A recent Impromptus tells two interesting tales of political religion:
In his article for the forthcoming NR on the Jo-burg jamboree, Jerry Taylor of the Cato Institute tells a story about Julian Simon, the late and great economist.
He was at some environmental forum, and he said, “How many people here believe that the earth is increasingly polluted and that our natural resources are being exhausted?” Naturally, every hand shot up. He said, “Is there any evidence that could dissuade you?” Nothing. Again: “Is there any evidence I could give you — anything at all — that would lead you to reconsider these assumptions?” Not a stir. Simon then said, “Well, excuse me, I’m not dressed for church.”
I love that story, for what it says about the fixity of these beliefs, immune to evidence, reason, or anything else.

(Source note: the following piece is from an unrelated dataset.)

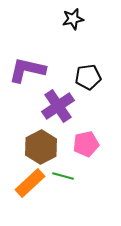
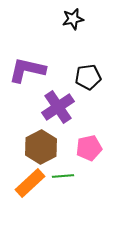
purple cross: moved 1 px down
pink pentagon: moved 3 px right, 4 px down
green line: rotated 20 degrees counterclockwise
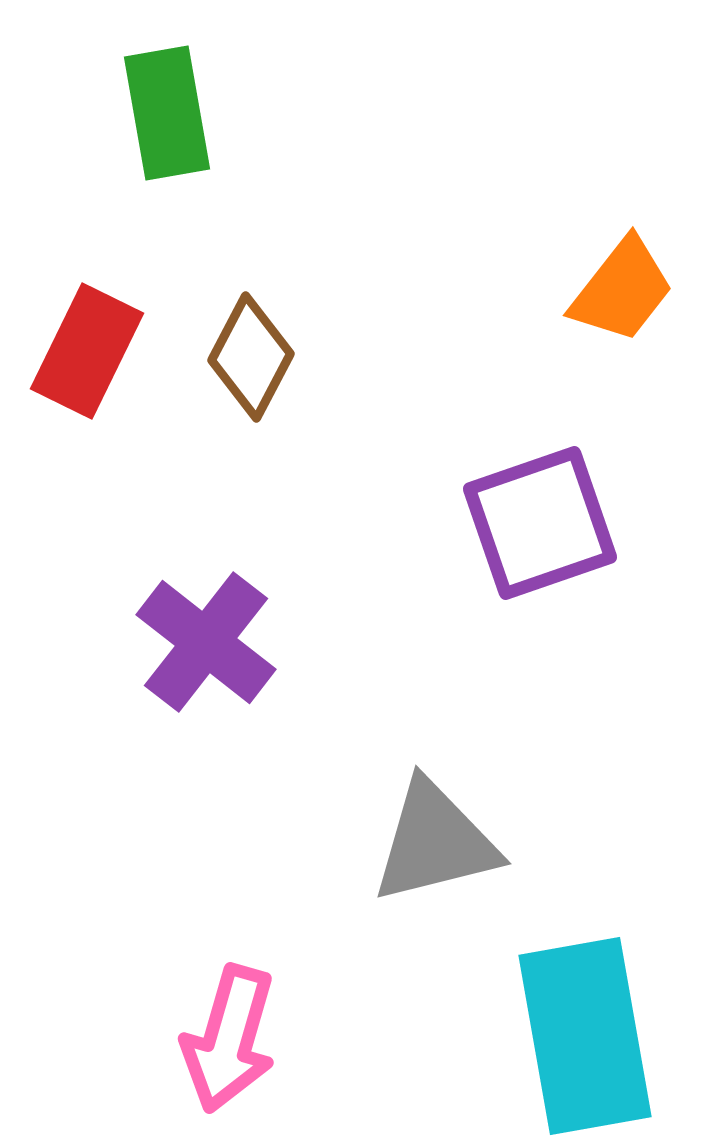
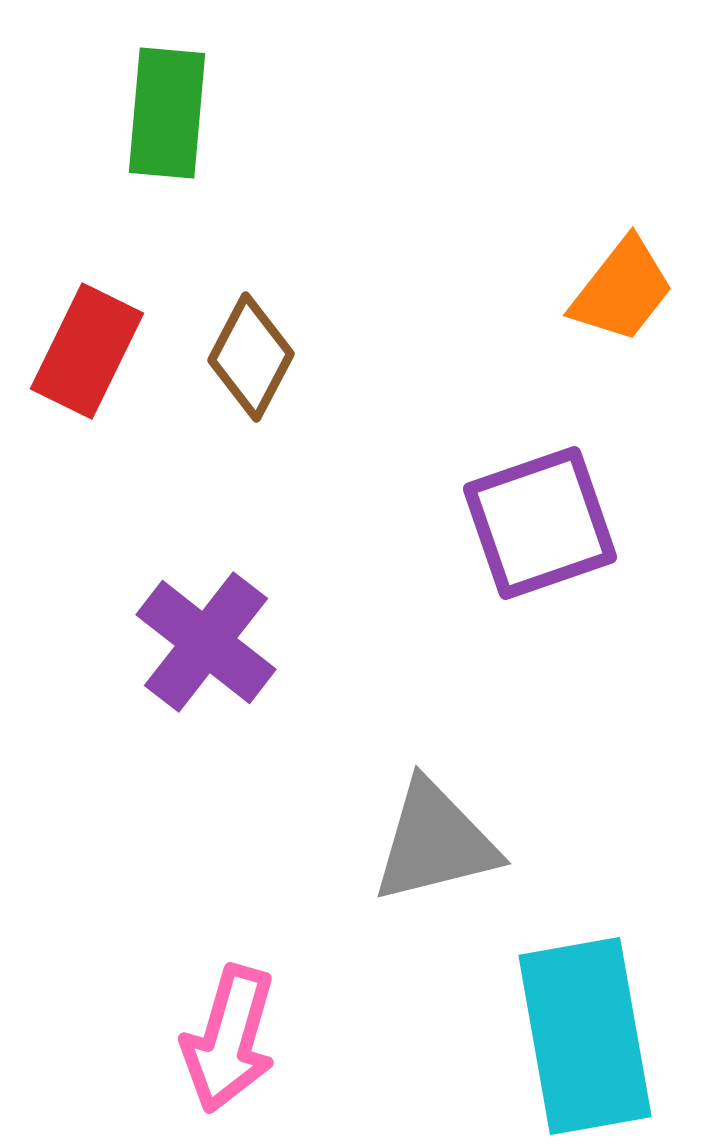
green rectangle: rotated 15 degrees clockwise
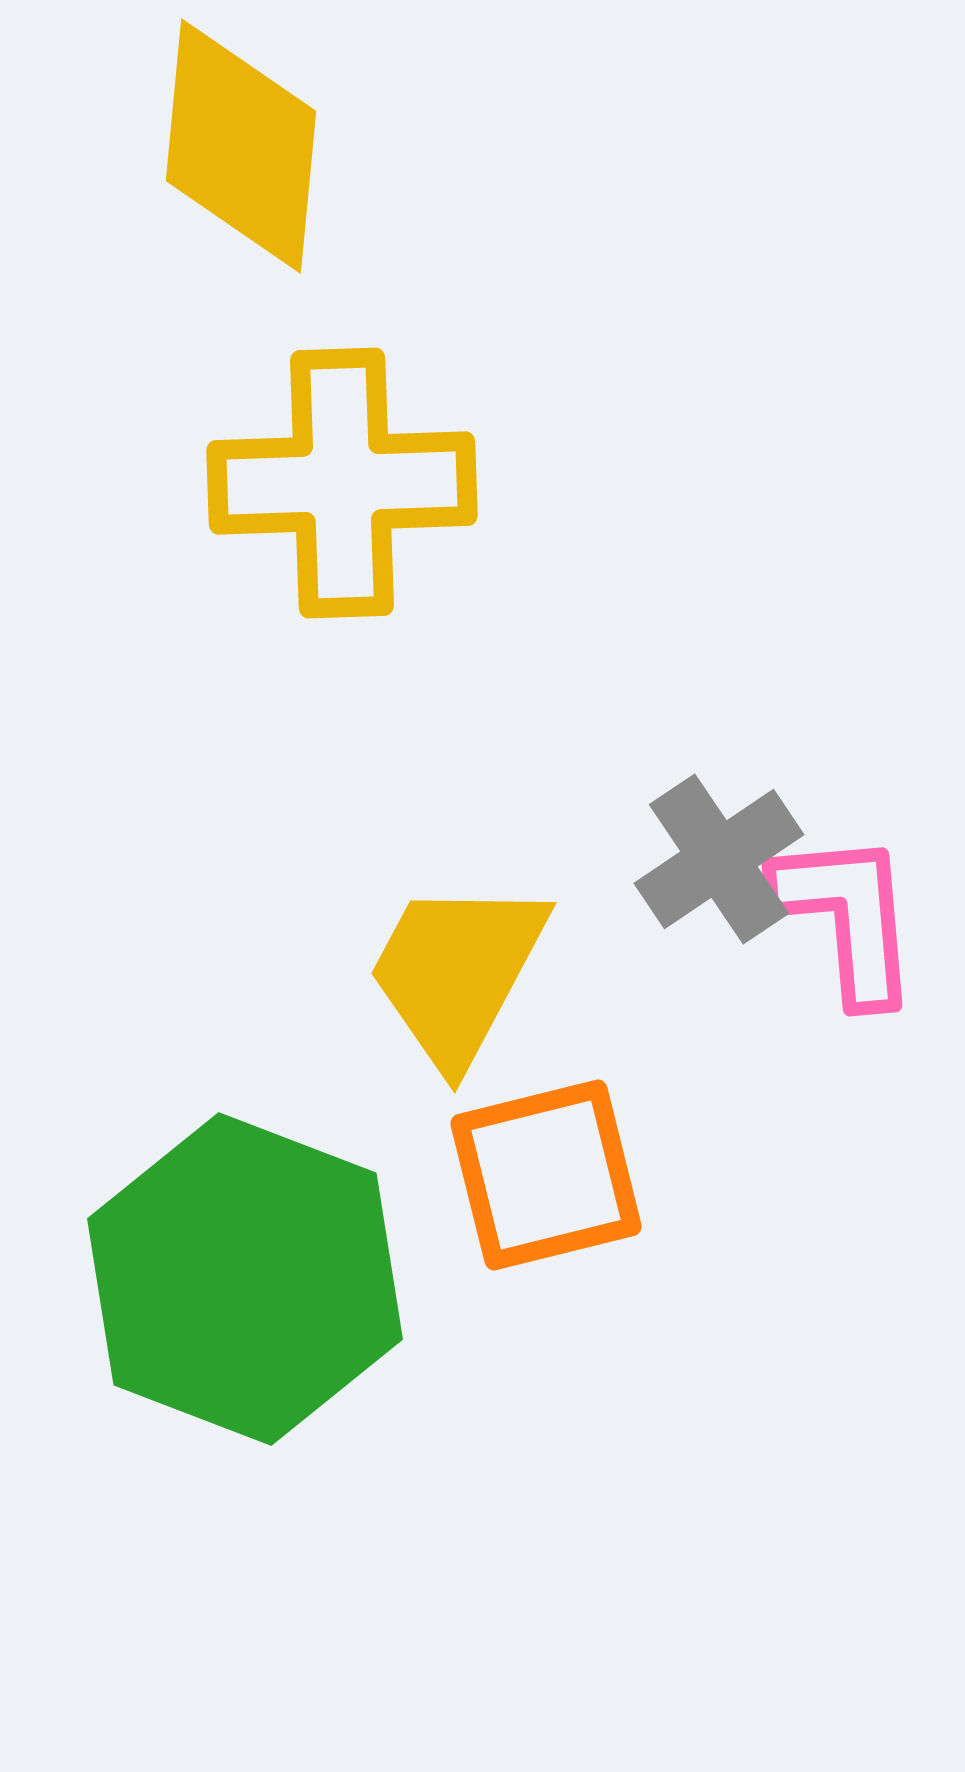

It reminds me of an experience that I’ve had with left-liberals about taxation. Now, you and I know that, in history, if you’ve cut tax rates, you’ve increased revenue to the government. But left-liberals, of course, don’t accept that.
So I’ve played a little game with them. “Suppose,” I say, “that you were presented with irrefutable evidence that if you cut tax rates, revenue to the government would increase.” They always balk, and I say, “No, really. I know you think this is nonsense. But just humor me. If you knew for sure that cutting tax rates would increase revenue to the government — for social programs, whatever — would you do it?” And they say — many of them — no.
Beautiful. I take this as proof positive that what they’re really interested in is punishment: taxation as punishment, for wealth-creation, innovation, enterprise, luck, and so on. They favor higher tax rates for moral reasons, if you will. They favor those tax rates as sanctions, not for the money they might bring in.
And it’s funny how many, when pressed, will admit it.
Wow. It would indeed be funny if it weren’t so awful.